**WORKING DATA:**
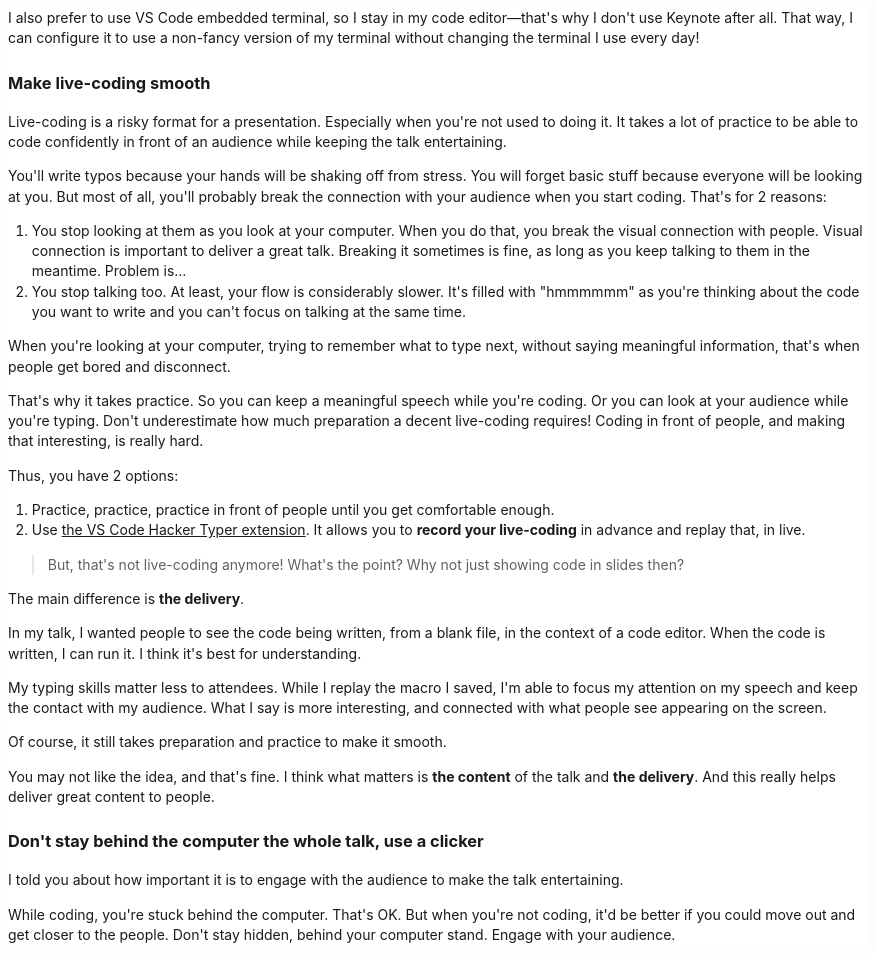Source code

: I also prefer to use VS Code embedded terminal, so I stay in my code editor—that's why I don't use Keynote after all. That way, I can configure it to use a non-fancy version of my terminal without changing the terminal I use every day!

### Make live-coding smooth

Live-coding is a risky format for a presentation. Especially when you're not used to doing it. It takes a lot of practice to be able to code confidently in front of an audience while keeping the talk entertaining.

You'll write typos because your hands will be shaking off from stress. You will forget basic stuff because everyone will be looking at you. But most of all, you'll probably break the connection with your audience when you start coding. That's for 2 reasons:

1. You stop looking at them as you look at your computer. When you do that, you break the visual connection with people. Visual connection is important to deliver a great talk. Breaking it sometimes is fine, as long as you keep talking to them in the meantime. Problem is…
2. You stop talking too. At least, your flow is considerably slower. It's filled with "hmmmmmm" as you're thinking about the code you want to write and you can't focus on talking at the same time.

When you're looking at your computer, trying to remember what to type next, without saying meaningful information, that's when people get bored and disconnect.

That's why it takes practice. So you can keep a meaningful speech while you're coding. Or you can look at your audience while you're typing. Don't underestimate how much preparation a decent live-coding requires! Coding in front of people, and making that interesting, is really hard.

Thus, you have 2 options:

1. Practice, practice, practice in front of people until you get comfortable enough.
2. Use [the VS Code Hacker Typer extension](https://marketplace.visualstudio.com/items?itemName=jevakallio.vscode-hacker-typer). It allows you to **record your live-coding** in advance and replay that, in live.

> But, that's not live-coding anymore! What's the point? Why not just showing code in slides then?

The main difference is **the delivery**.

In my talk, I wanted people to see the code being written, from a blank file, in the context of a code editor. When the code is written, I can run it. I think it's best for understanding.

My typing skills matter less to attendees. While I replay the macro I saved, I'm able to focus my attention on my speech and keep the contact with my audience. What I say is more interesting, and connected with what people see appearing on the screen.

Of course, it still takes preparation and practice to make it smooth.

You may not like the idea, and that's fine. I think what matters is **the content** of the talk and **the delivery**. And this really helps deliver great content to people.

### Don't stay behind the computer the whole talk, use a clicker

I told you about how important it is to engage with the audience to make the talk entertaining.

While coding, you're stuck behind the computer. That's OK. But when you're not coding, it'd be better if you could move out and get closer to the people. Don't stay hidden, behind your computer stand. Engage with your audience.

**GOAL OF THE EXERCISE:** Please extract exactly the lines of the data, from the first through the line containing "Live-coding is a", and add no pictures to the copy.

**WRITTEN REPLY:**
Source code

: I also prefer to use VS Code embedded terminal, so I stay in my code editor—that's why I don't use Keynote after all. That way, I can configure it to use a non-fancy version of my terminal without changing the terminal I use every day!

### Make live-coding smooth

Live-coding is a risky format for a presentation. Especially when you're not used to doing it. It takes a lot of practice to be able to code confidently in front of an audience while keeping the talk entertaining.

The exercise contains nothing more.